LA PLUPART des méningiomes sont sporadiques. Une petite proportion est attribuée à des gènes de grande pénétrance, qui produisent des agrégations familiales, mais elles sont rares et généralement associées à une neurofibromatose de type 2.
Toutefois, des agrégations familiales de méningiome ont été trouvées en dehors de toute présence d'une neurofibromatose. D'où l'hypothèse de gènes supplémentaires.
On sait peu de choses sur l'étiologie des méningiomes, si ce n'est que l'exposition aux rayons ionisants est un facteur environnemental dont l'effet est démontré. L'origine de cette démonstration provient d'une étude israélienne portant sur des immigrants traités dans les années 1950 par irradiation du cuir chevelu pour un tinea capitis, une dermatose mycosique qui atteignait des proportions épidémiques chez les ressortissants venus d'Afrique du Nord. A cette époque, les immigrants en Israël (comme dans d'autres pays) recevaient une dose curative de rayons X qui provoquait une alopécie temporaire.
Un risque relatif de 9,5.
Une cohorte de 10 842 immigrants irradiés pour tinea capitis et un nombre égal de témoins sont suivis depuis cinquante ans, la Tinea capitis Cohort (plus de 500 familles). Dans cette cohorte, on a constaté une augmentation significative des méningiomes, avec un risque relatif de 9,5.
Toutefois, moins de 1 % des personnes irradiées ont une tumeur, ce qui indique l'intervention d'autres facteurs après le début du processus tumoral dû aux radiations.
Le groupe qui suit la Tinea capitis Cohort a testé l'hypothèse d'une susceptibilité génétique présidant à l'acquisition de la tumeur chez les personnes irradiées. Il conclut à l'existence d'une telle prédisposition et à la nécessité de poursuivre les investigations si l'on veut identifier les gènes spécifiques.
Les études futures pourraient tenter de trouver des composants génétiques qui modifient les aptitudes individuelles à tolérer les dommages de l'ADN ou bien à les réparer avec succès. «Des gènes qui contrôlent la réparation de l'ADN et le contrôle du cycle cellulaire, comme le gène de l'ataxie télangiectasie, pourraient représenter de bons candidats.»
Cette susceptibilité génétique pourrait expliquer les agrégations de méningiomes dans des familles, où plusieurs membres ont été exposés à des agents carcinogènes. Les dermatoses mycosiques du cuir chevelu étant contagieuses, des fratries entières ont été traitées par irradiation. Elles ont pu être comparées à d'autres familles non exposées aux radiations.
Dans l'étude cas-témoins présentée par Pazit Flint-Richter et coll. (Tel-Aviv), 525 familles ont été incluses. On les a divisées selon le statut du cas index de chaque famille : 160 avaient un méningiome associé à une irradiation antérieure (groupe RAM) ; 145 avaient été traités, mais n'avaient pas eu de méningiome ; 85 avaient un méningiome sans antécédents d'irradiation ; 135 n'avaient ni irradiation ni méningiome.
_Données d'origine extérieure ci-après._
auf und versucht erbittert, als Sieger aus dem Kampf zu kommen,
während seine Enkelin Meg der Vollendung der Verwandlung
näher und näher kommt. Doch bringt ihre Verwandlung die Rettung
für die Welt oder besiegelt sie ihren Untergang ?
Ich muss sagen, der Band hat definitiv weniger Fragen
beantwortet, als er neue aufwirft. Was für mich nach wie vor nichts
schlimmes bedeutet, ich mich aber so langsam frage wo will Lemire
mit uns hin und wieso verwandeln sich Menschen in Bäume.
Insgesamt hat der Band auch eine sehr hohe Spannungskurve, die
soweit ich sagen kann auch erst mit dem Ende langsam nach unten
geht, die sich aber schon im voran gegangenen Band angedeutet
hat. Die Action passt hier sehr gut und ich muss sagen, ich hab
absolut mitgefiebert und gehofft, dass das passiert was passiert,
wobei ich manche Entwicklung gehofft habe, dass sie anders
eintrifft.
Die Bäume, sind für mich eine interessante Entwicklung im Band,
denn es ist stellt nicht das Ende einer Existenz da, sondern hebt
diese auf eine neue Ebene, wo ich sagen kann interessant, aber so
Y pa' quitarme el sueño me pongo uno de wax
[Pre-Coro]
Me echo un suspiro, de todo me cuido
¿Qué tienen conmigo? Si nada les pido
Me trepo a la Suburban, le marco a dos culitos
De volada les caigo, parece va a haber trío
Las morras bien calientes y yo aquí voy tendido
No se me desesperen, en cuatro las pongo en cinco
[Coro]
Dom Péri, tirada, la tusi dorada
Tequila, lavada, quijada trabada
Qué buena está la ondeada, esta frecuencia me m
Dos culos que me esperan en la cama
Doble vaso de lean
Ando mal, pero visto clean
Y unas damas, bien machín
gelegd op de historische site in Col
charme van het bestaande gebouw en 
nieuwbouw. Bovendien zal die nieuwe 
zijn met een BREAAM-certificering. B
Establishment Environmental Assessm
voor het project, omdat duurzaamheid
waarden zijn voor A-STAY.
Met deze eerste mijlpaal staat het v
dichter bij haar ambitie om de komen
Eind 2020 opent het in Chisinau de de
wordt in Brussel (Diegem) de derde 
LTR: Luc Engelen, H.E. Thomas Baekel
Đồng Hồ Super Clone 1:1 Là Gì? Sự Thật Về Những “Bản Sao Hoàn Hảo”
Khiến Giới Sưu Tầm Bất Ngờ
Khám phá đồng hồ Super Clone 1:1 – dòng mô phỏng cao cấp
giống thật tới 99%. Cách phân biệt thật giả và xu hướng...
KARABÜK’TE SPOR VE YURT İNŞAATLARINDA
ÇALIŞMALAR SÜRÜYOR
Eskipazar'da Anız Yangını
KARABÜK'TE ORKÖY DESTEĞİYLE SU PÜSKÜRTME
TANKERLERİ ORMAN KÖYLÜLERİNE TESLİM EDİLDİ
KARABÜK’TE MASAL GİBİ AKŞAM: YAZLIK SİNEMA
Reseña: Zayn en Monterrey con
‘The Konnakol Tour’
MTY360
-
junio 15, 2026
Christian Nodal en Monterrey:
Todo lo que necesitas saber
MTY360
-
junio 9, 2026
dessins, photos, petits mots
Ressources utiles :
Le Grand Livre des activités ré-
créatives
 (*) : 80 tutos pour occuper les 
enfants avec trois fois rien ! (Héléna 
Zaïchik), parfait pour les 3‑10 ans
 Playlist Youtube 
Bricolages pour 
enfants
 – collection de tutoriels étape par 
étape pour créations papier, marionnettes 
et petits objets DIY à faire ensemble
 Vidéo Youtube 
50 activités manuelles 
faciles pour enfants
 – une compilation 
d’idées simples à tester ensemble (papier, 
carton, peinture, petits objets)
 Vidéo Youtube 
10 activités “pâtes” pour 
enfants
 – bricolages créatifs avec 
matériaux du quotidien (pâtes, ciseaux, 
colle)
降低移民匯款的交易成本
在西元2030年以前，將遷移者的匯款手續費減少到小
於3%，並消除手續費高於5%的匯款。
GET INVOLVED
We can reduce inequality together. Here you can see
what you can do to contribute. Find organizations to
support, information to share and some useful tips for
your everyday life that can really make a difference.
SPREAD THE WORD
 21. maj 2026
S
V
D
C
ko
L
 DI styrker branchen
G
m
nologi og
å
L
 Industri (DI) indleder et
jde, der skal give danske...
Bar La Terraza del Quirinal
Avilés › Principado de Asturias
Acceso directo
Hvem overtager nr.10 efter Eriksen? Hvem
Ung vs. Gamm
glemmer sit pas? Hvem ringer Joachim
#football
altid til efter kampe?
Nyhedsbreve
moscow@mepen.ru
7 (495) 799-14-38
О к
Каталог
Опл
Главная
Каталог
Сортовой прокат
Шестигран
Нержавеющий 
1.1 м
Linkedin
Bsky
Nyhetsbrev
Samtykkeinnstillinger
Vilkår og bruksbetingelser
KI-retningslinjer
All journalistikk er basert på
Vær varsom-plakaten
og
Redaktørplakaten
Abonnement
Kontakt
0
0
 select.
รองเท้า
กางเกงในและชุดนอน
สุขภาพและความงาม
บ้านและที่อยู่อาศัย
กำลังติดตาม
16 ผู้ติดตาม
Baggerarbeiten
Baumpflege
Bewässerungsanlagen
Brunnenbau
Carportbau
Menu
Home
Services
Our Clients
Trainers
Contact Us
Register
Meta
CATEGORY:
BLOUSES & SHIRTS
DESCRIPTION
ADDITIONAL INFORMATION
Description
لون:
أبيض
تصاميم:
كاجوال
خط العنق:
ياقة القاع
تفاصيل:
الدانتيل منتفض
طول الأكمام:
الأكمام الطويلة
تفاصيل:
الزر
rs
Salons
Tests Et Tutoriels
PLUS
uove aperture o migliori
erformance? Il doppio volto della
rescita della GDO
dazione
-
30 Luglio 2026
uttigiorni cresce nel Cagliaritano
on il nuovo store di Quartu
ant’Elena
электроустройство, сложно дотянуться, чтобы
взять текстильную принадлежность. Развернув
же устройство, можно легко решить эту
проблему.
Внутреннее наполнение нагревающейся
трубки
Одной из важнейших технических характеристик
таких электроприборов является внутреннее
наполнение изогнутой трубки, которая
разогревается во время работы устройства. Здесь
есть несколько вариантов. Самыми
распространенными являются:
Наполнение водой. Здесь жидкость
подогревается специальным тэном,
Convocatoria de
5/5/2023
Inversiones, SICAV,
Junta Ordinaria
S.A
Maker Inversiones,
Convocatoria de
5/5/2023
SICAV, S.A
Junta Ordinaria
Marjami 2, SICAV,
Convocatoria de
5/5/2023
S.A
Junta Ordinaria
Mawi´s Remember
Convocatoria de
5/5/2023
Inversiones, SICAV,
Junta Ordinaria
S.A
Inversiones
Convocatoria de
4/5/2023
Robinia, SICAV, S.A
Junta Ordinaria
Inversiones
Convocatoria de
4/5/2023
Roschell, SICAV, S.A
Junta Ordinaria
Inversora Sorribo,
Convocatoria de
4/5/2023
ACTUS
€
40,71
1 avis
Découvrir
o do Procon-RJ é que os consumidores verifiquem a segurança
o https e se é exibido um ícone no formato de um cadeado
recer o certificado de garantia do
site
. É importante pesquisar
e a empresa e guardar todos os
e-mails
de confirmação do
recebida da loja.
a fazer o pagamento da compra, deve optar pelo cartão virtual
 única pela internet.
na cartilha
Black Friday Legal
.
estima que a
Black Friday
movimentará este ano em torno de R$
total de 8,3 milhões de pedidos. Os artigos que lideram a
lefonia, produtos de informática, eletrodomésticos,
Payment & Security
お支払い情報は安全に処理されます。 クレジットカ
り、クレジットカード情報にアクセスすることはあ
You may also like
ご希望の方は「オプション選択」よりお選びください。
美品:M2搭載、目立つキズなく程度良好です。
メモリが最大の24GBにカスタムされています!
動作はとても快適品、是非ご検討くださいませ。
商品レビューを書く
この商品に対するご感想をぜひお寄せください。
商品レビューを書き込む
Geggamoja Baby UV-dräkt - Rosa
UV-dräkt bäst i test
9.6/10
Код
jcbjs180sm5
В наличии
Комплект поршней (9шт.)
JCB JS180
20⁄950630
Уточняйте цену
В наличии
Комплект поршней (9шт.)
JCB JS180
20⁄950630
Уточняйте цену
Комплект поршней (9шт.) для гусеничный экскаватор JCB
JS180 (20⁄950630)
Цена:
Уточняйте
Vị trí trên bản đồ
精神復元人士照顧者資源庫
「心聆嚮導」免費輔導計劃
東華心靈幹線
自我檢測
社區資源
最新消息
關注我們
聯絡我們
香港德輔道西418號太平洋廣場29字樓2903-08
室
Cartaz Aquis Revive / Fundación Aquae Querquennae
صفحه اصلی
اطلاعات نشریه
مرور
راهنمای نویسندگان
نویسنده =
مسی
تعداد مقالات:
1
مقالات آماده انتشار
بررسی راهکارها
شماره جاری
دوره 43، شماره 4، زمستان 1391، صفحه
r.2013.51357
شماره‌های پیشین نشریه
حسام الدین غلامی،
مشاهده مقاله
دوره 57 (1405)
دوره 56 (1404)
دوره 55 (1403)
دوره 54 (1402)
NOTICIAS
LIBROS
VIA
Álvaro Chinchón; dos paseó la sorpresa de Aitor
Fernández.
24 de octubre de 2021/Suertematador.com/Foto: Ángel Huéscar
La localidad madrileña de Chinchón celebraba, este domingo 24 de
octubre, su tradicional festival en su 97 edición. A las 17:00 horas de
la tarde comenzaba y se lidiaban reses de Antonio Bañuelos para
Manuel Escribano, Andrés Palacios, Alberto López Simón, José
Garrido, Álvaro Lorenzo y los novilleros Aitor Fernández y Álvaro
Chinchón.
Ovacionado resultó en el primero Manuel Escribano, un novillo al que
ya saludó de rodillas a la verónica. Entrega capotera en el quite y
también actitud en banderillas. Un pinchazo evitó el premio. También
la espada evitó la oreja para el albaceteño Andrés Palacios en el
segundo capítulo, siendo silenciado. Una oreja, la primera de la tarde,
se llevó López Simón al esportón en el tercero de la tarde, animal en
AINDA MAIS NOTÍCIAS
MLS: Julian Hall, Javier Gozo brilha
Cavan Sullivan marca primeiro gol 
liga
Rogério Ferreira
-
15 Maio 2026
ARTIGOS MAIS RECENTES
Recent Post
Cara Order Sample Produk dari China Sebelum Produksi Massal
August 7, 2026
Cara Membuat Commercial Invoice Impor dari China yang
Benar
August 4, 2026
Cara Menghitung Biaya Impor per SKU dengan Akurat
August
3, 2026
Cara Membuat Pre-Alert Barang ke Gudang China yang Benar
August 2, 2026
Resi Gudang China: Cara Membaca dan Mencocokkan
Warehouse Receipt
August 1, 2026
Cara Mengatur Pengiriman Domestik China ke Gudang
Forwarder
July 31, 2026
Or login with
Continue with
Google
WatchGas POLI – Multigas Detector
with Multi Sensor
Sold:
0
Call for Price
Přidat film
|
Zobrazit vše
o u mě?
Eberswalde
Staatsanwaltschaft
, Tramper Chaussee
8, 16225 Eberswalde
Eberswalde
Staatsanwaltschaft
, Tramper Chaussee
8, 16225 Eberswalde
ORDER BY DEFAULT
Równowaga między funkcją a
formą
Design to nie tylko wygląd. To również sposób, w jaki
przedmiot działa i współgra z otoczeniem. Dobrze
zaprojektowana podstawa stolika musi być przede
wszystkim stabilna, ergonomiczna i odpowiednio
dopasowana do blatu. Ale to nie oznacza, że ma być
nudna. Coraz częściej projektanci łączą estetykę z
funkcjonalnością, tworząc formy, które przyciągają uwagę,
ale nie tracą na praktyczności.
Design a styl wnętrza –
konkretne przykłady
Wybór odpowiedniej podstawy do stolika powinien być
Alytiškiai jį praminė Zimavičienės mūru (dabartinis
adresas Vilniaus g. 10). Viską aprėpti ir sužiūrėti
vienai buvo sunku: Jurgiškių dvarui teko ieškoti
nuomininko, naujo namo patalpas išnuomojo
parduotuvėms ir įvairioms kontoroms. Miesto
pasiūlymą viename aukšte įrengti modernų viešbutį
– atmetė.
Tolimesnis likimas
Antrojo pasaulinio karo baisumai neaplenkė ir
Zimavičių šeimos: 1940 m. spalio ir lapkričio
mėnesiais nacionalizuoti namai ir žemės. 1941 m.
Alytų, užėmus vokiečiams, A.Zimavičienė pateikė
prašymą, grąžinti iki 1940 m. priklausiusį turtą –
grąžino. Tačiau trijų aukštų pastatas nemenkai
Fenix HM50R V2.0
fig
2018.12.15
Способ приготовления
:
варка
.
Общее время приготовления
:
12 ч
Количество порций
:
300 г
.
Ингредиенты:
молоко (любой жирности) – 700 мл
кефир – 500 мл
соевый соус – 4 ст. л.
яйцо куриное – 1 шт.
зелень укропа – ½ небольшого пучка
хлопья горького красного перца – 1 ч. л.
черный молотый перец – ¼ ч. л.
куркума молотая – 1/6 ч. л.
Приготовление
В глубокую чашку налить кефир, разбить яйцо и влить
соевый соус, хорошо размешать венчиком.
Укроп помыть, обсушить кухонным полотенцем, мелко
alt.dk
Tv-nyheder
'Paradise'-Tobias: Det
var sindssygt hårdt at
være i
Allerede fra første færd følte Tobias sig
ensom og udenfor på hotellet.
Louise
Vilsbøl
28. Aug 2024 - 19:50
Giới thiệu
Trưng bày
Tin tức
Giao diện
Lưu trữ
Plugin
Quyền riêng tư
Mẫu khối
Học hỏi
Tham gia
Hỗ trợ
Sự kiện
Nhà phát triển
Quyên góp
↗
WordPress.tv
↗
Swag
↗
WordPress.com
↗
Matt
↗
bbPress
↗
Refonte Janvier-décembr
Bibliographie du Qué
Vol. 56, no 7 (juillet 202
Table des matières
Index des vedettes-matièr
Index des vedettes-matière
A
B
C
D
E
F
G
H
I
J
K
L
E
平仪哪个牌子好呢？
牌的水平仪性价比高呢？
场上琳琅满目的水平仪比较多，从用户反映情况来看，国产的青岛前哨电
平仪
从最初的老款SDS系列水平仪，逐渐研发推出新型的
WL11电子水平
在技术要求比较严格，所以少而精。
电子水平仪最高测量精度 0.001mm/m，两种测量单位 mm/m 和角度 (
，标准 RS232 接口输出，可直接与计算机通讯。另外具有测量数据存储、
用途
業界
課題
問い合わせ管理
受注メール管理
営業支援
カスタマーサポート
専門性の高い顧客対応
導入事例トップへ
Une exposition à des rayons ionisants.
Les données ont été traitées à partir de questionnaires restituant l'histoire familiale et des enregistrements de cas de méningiomes dans l'Israeli Cancer Registry. Le travail a permis d'identifier 17 (11 %) familles dans le groupe RAM avec deux apparentés du premier degré qui ont eu un méningiome après une exposition à des rayons ionisants pendant l'enfance. Ce qui n'est le cas que d'une famille (1 %) dans les autres groupes (p < 0,0001). Tous les méningiomes du groupe RAM sont survenus chez des participants irradiés.
En complément, on observe une proportion accrue de cancers dans les régions irradiées – tête, cou et thorax – dans les fratries du groupe RAM, en comparaison avec les fratries du groupe irradié, mais qui n'a pas eu de méningiomes. C'est le cas pour 22 familles (10 %) du groupe RAM, par rapport à 9 (5 %) des témoins irradiés. Cet élément supplémentaire plaide en faveur d'une prédisposition génétique qui s'ajoute à l'effet promoteur des rayons ionisants.
«Cette étude fascinante offre des indices épidémiologiques solides montrant que, tout au moins dans cette population de Juifs nord-africains, les cancers associés aux rayons ionisants sont agrégés dans certaines familles plutôt que distribués au hasard dans la population irradiée», commente Eric Hall dans un éditorial.
Il en irait donc pour les méningiomes comme pour la majorité des cancers, où l'on soupçonne fortement la tumorogegèse de se développer après exposition à des carcinogènes de l'environnement, chez des individus présentant des traits génétiques qui les ont rendus plus sensibles à l'effet du carcinogène.
Pazit Flint-Ritcher et coll. « The Lancet Oncology », vol. 8, mai 2007, pp. 403-410, et commentaire, pp. 369-370.